しゃったぁず・4 コンセプト

雪に埋もれる商店

厳しい自然の中に存在する商店街

新潟県十日町市。この街の商店街の特徴は何といっても雪です。雪かきではなく”雪掘り”という言葉が表す様に、雪の中に埋まる商店街というのは極めて稀です。長くこの雪と闘ってきた十日町市は他の地域にはない忍耐強さを秘めています。もう一つの特徴は地震です。二度の地震は忍耐強い街の人々の心にも大きなダメージを与えました。残念な事に地震を期に商店街を離れた人がいるのも事実です。しかし、厳しい環境にも負けずに街の再興を願い、そこに生活し続ける人は確実にいます。そんな人々の強さと優しさを映画という表現方法を通して描きたいと思いました。

十日町市での映画制作

記録と記憶に残す映画製作

十日町の物語を映画にする事で、映像としてこの街を残し、他の地域に生きる人々にも伝える事が可能になります。

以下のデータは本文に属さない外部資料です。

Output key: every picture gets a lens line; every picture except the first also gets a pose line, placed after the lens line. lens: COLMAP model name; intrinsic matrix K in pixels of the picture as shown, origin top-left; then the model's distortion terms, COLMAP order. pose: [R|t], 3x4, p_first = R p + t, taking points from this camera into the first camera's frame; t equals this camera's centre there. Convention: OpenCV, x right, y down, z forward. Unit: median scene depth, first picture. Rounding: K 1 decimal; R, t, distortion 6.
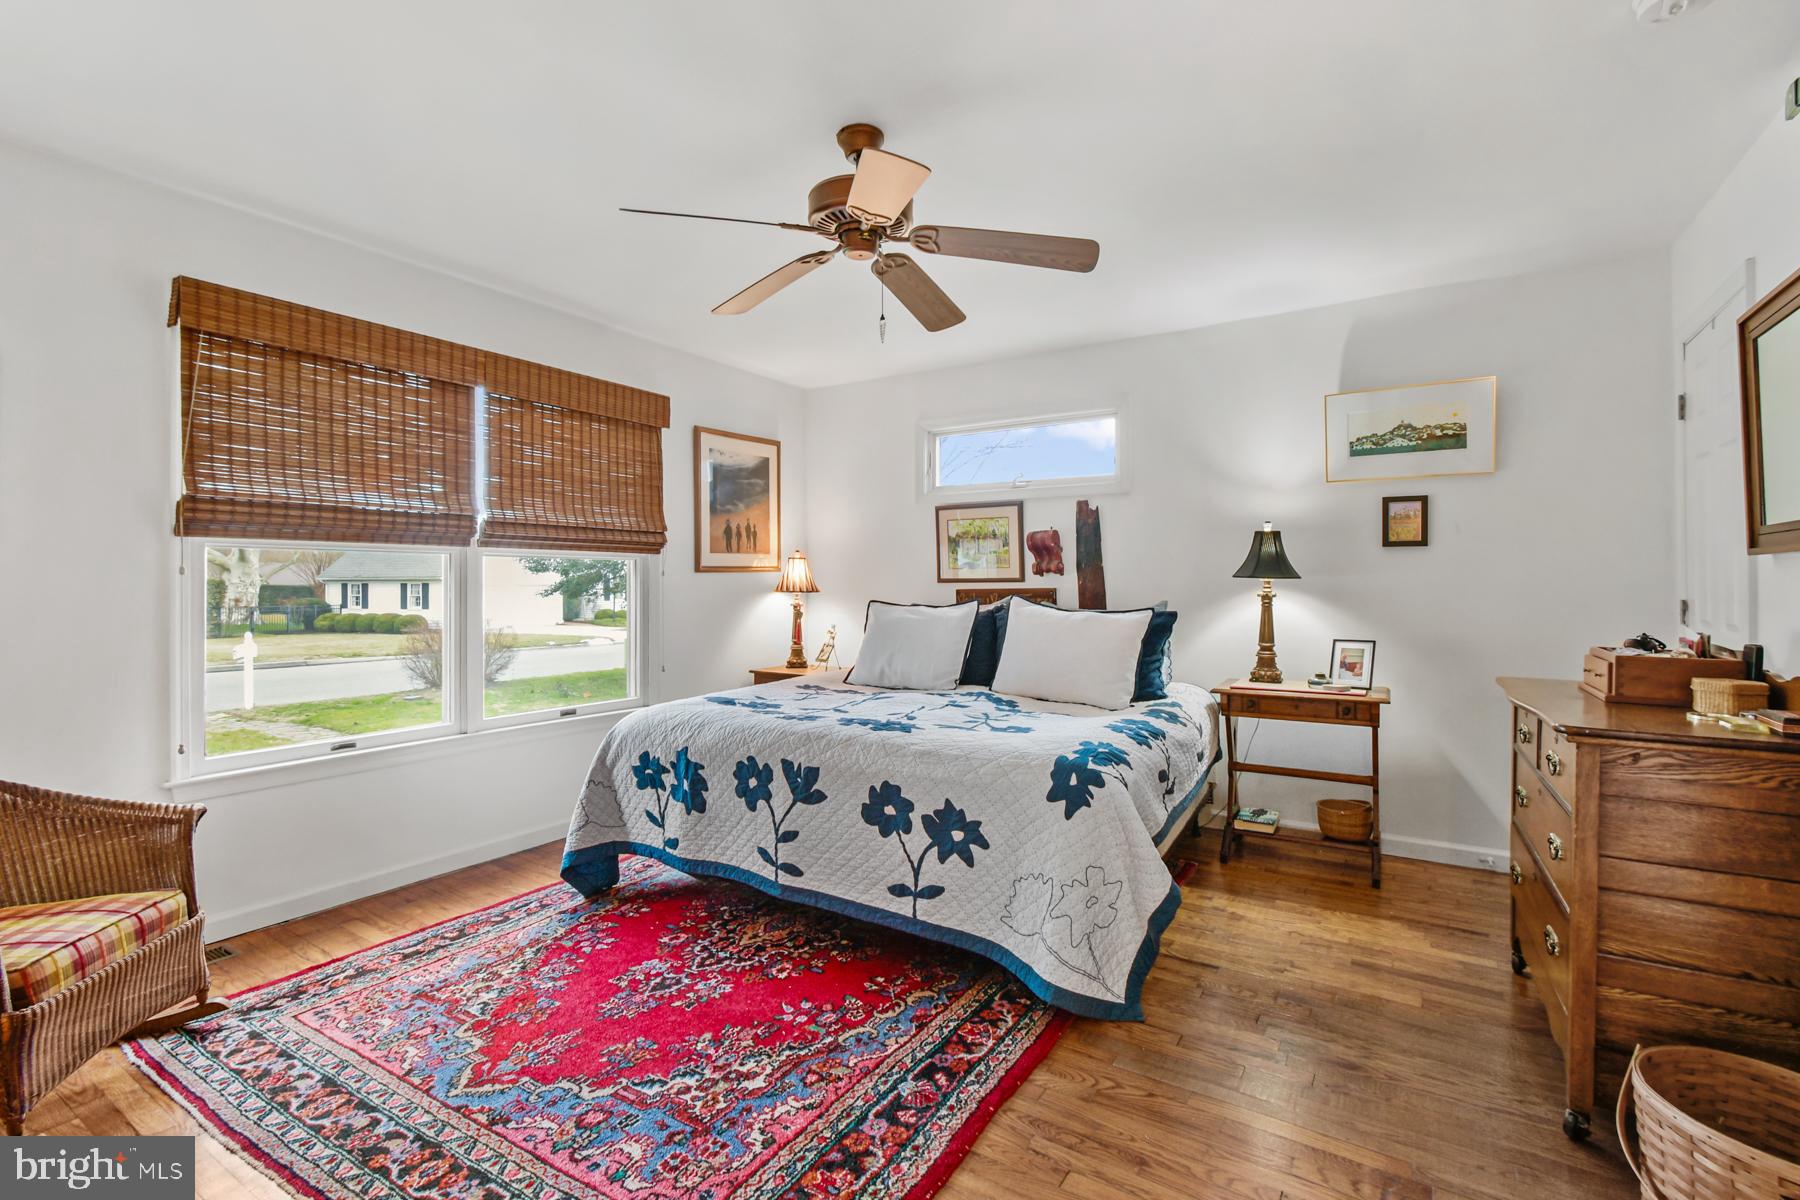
lens RADIAL K [[828.7, 0, 902.1], [0, 828.7, 582.2], [0, 0, 1]] dist [0.001791, -0.000065]
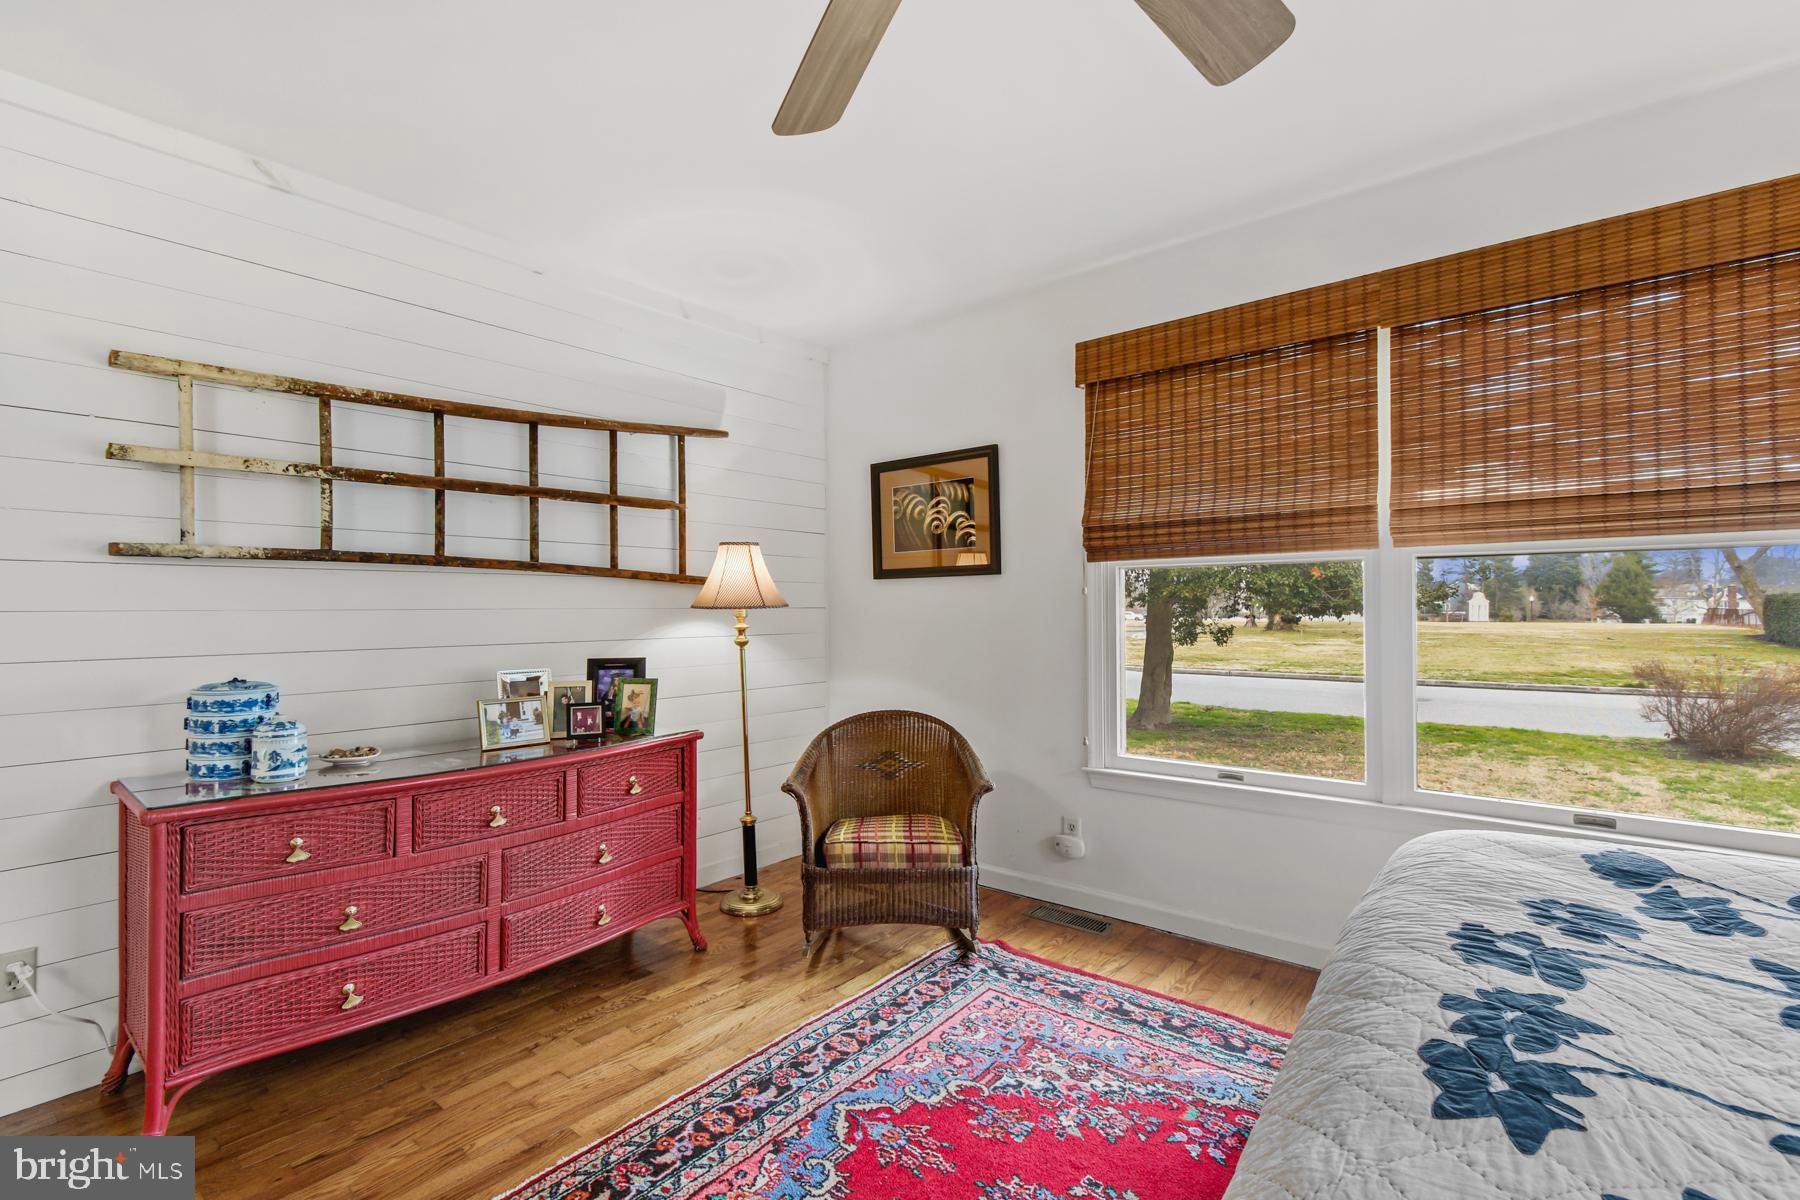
lens RADIAL K [[811.5, 0, 899.2], [0, 811.5, 603.9], [0, 0, 1]] dist [0.002000, 0.000090]
pose [[-0.123833, -0.000876, -0.992303, 0.295317], [0.011007, 0.999937, -0.002256, 0.004035], [0.992242, -0.011201, -0.123816, 0.816539]]
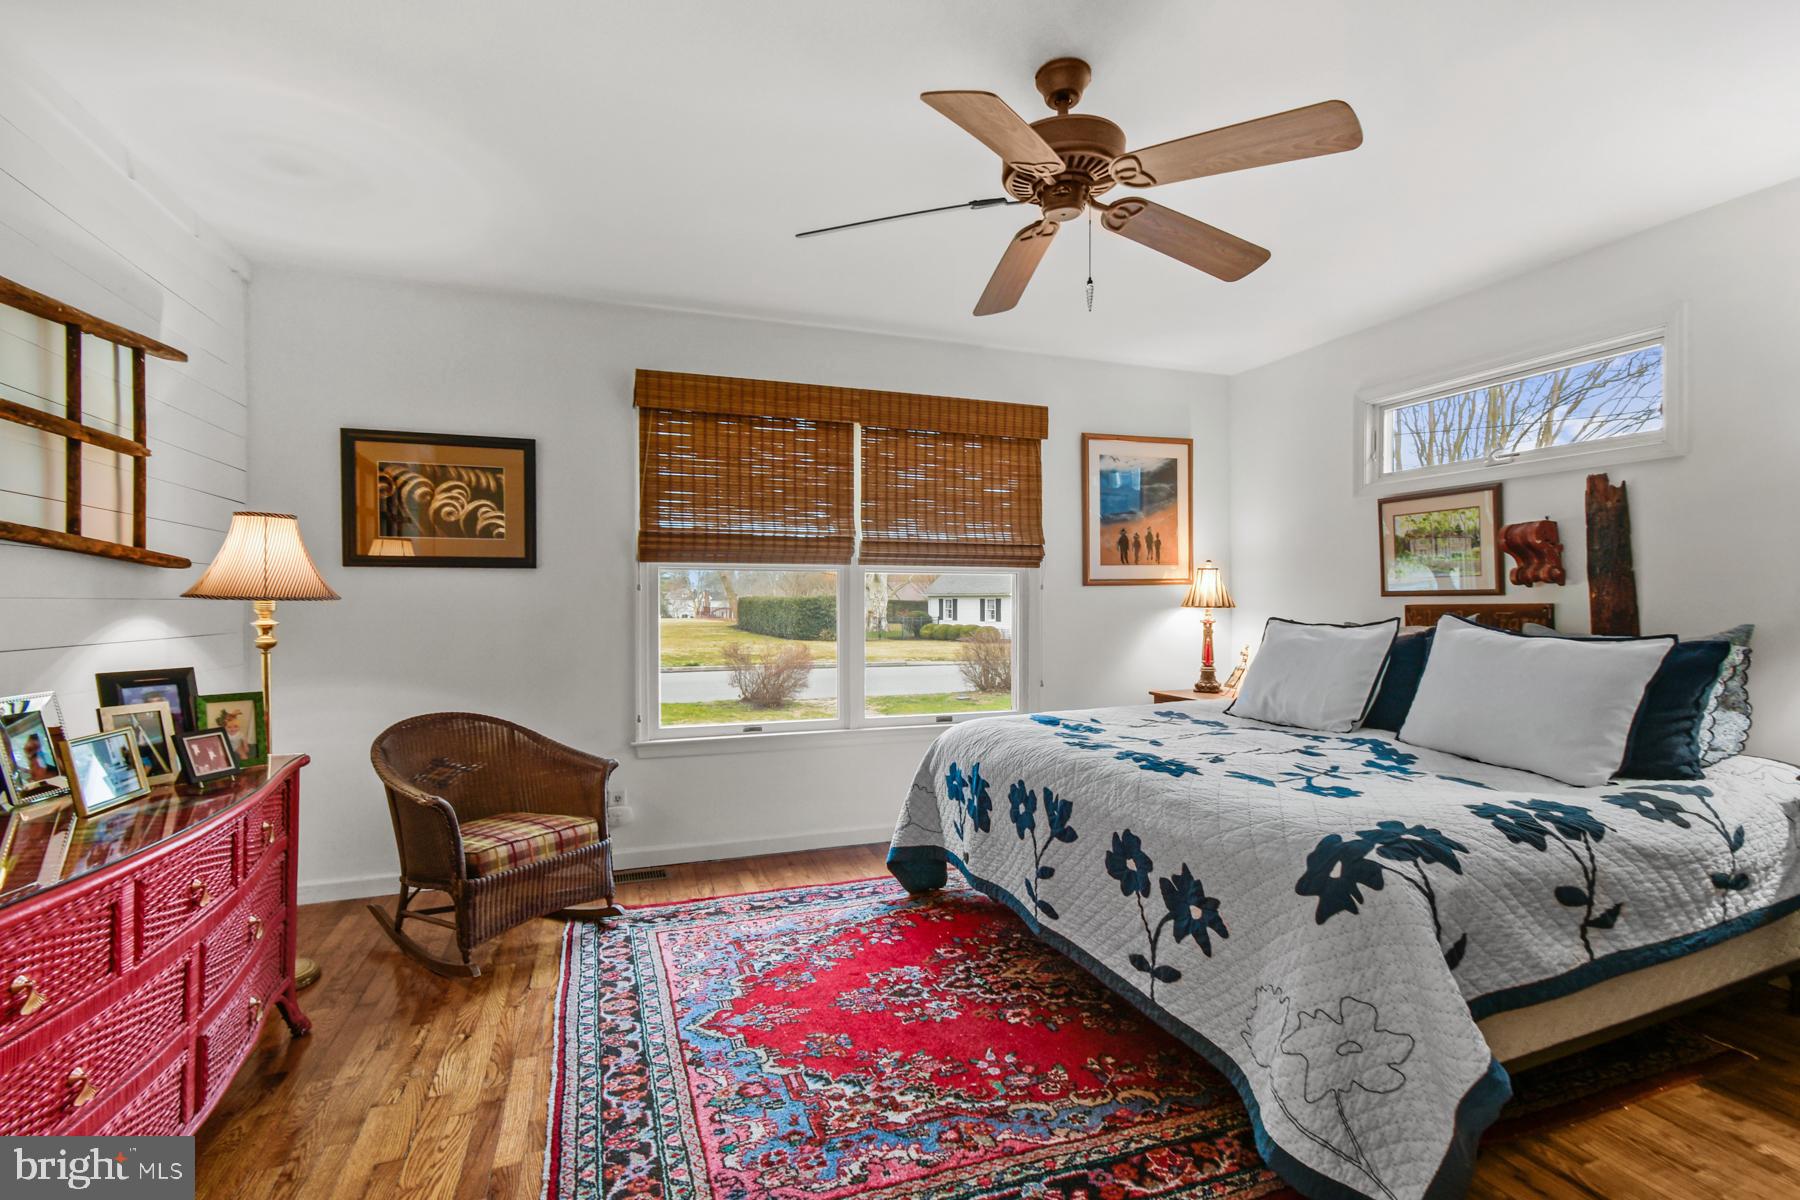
lens RADIAL K [[835.2, 0, 906.0], [0, 835.2, 606.3], [0, 0, 1]] dist [0.001848, 0.000158]
pose [[0.792674, 0.005894, -0.609618, 0.287639], [0.000132, 0.999952, 0.009840, 0.003650], [0.609646, -0.007880, 0.792635, 0.170207]]
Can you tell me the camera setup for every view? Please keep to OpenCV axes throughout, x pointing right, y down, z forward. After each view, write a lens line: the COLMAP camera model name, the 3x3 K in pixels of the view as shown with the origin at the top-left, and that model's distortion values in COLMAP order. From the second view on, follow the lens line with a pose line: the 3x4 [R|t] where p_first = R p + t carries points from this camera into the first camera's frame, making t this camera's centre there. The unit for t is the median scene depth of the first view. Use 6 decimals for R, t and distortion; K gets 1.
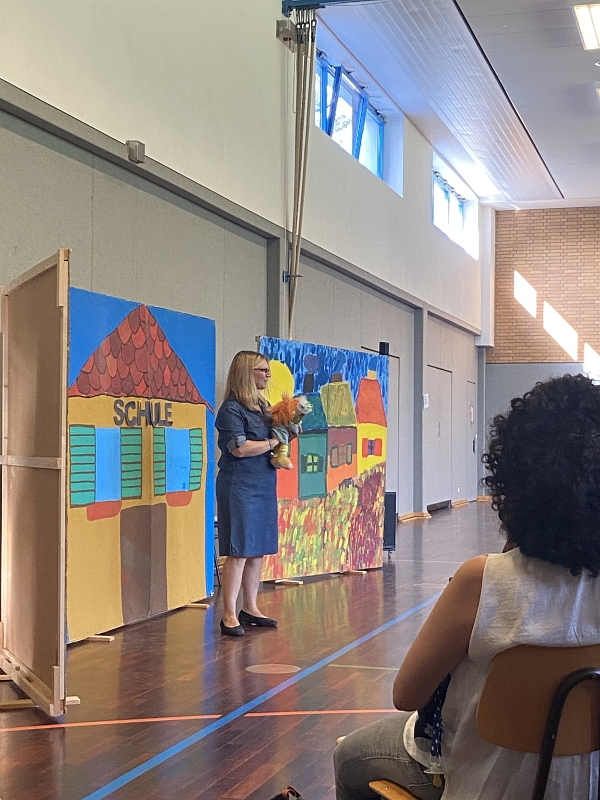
lens RADIAL K [[1357.0, 0, 300.0], [0, 1357.0, 400.0], [0, 0, 1]] dist [0.130641, 0.006402]
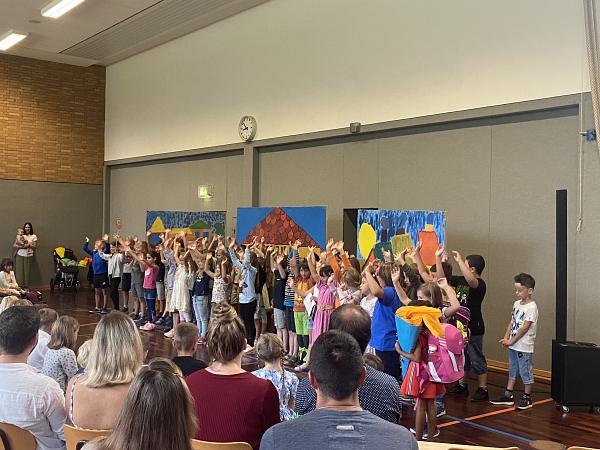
lens RADIAL K [[696.3, 0, 300.0], [0, 696.3, 225.0], [0, 0, 1]] dist [-0.005556, 0.000471]
pose [[-0.584756, -0.018844, -0.810990, 0.723884], [-0.000713, 0.999742, -0.022715, -0.006452], [0.811209, -0.012704, -0.584618, 1.412375]]
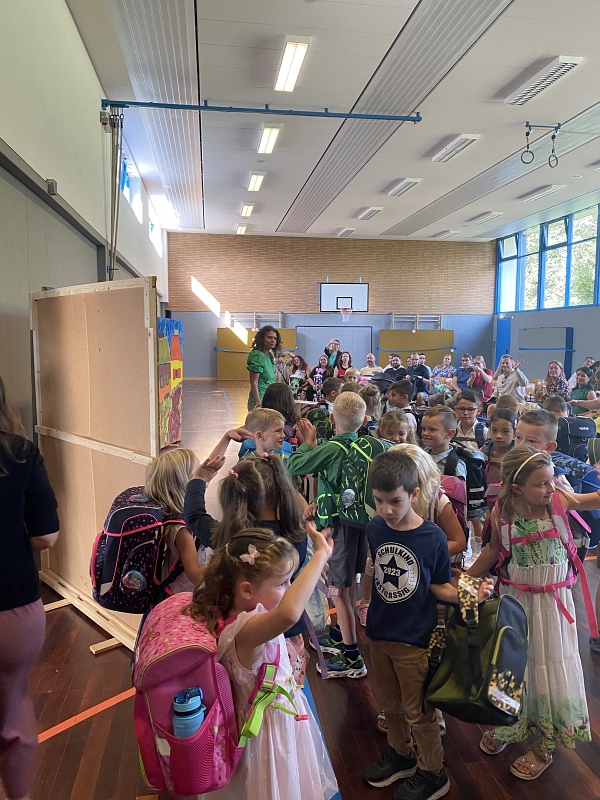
lens RADIAL K [[619.4, 0, 300.0], [0, 619.4, 400.0], [0, 0, 1]] dist [-0.004794, -0.012931]
pose [[0.912983, -0.042373, 0.405792, -0.138883], [-0.010118, 0.991935, 0.126343, -0.036598], [-0.407873, -0.119455, 0.905191, 0.234876]]
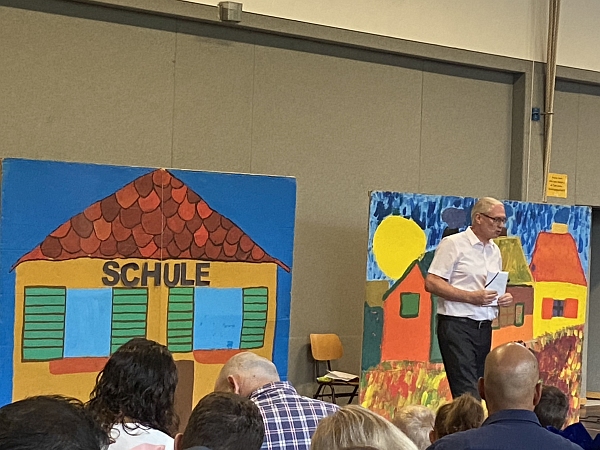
lens RADIAL K [[1573.7, 0, 300.0], [0, 1573.7, 225.0], [0, 0, 1]] dist [0.098801, 0.788994]
pose [[0.880488, 0.014789, -0.473838, 0.438427], [-0.010809, 0.999880, 0.011122, -0.033289], [0.473945, -0.004671, 0.880542, -0.009531]]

また舞台となる十日町市の人々に、ロケ地協力・エキストラ出演、衣装・小道具等の協力を仰ぎながら、共に一つの作品を作り上げる事で、商店街に新しい「記憶」が残せます。商店街の記憶を刻んだ映画という「記録」を上映することで、新しくこの映画に出会った人々にまた新たな「記憶」を刻み込みます。

交流の拠点になったせがれの縁台

新しく刻み込まれる人々の物語

想像して下さい。映画を制作する過程で関わった多くの人々。映画を見に来た十日町の人々、国内外から来られた芸術祭のお客様。商店街で展開される企画に関わっていただいた、お店のせがれさんや十日町の若者達。世代や地域、国籍をも飛び越え多くの人々が手を取り合う光景。その時“私たち”はどんな気持ちを共有する事が出来るでしょうか? そして共にどんな世界を見る事が出来るでしょうか? それは50日間しか存在しない馬鹿げた光景かもしれない。ただこの「しゃったぁず・4」というプロジェクトが、多くの人々にとって、新しい出会いのきっかけ、そして自分自身の未来の物語を創造してもらうきっかけになる事を願っています。